▸ **WHAT YOU SHOULD DO**:
Copy, from the material below, every line in which the word "priority" can be found.
__________________________________________________
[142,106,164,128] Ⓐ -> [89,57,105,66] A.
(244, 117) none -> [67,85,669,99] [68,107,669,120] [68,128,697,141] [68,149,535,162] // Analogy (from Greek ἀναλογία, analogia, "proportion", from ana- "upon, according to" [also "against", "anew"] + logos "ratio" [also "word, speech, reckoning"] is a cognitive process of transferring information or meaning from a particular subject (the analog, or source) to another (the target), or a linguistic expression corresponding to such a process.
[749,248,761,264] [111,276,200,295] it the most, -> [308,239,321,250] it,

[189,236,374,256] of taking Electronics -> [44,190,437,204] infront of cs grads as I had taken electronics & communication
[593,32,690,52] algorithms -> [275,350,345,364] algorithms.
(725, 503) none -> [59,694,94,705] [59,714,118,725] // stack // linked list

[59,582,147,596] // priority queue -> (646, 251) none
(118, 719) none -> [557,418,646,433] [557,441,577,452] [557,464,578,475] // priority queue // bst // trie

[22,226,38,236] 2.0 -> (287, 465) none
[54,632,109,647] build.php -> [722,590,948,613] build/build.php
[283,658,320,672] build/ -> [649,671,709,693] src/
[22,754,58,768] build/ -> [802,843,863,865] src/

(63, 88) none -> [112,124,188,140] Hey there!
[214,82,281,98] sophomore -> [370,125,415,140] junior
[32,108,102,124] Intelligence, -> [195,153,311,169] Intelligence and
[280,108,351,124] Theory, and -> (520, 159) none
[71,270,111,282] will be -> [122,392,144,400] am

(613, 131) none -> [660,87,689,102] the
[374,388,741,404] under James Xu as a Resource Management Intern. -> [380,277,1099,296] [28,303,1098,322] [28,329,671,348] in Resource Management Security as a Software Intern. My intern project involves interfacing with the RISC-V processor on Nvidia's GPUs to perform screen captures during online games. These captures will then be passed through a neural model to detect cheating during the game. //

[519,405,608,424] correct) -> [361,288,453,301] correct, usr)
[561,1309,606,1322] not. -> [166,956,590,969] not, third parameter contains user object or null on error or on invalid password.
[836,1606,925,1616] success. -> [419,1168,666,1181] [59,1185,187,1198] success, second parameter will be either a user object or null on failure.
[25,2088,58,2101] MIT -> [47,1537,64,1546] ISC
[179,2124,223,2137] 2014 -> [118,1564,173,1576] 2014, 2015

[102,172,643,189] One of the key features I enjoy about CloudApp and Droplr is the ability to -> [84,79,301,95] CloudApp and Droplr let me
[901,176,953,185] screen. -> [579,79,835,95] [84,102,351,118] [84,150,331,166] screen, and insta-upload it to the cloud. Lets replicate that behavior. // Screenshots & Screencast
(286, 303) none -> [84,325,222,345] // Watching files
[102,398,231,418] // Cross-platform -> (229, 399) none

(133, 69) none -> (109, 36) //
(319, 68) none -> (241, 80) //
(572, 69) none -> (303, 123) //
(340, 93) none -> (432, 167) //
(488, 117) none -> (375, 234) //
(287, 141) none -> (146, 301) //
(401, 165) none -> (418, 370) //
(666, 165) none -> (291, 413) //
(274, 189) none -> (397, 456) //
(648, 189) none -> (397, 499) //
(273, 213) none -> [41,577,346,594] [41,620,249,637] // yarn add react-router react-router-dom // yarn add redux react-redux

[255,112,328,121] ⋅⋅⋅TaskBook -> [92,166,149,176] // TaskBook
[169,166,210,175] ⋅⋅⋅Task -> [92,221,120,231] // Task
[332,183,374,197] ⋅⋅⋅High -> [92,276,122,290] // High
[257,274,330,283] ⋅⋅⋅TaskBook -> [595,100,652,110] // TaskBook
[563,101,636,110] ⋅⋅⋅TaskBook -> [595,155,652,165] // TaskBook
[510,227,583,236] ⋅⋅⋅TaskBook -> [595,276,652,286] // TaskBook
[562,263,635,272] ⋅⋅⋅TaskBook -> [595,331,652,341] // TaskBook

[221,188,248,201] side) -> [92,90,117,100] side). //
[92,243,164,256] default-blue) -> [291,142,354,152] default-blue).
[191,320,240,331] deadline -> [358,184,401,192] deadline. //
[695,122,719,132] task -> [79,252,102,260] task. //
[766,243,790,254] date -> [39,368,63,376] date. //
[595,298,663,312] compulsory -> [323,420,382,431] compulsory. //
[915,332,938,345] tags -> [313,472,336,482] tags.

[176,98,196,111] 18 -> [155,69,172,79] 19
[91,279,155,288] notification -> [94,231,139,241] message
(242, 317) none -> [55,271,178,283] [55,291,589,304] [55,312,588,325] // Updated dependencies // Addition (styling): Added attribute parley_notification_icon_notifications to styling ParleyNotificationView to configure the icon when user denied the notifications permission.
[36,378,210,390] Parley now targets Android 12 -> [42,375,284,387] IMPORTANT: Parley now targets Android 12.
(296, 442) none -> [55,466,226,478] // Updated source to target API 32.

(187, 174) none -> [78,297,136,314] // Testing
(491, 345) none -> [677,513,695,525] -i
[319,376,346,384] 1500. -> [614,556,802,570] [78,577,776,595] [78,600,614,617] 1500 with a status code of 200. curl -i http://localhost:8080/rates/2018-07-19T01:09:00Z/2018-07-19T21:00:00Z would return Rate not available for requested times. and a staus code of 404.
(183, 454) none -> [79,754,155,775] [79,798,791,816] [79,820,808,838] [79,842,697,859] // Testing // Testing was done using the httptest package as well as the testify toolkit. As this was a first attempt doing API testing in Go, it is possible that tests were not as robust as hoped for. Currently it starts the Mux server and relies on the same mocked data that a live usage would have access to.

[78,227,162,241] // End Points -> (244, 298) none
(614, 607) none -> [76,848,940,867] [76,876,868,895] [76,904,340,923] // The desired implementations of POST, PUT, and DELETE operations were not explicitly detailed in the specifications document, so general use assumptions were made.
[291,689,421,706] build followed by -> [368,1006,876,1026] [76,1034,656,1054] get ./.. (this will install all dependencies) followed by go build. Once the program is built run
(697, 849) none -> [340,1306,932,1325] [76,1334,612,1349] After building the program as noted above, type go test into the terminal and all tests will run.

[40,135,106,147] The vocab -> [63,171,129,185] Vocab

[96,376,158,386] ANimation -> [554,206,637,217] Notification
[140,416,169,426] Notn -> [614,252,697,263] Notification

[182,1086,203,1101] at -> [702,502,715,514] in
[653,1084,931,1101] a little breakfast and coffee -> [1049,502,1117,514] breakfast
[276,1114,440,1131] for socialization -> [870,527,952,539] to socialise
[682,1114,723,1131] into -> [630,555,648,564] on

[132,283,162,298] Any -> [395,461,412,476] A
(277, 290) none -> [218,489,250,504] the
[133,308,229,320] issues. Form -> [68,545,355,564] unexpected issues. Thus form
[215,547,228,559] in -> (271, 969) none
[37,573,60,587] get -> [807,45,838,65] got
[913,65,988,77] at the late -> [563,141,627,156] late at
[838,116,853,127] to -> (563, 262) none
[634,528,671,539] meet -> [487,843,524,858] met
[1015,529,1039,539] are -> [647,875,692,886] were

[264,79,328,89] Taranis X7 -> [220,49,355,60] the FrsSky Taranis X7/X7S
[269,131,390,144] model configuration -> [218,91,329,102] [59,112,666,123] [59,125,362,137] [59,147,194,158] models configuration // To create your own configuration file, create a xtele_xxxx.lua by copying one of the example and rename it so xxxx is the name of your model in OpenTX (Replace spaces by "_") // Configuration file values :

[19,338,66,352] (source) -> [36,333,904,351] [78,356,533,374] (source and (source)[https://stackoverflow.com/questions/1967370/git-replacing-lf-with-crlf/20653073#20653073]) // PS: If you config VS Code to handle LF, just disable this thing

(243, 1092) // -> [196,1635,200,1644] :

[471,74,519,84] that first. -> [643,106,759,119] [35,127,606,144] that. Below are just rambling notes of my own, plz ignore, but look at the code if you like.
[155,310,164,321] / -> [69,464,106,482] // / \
__________________________________________________
▸ **WRITTEN SOLUTION**:
[59,582,147,596] // priority queue -> (646, 251) none
(118, 719) none -> [557,418,646,433] [557,441,577,452] [557,464,578,475] // priority queue // bst // trie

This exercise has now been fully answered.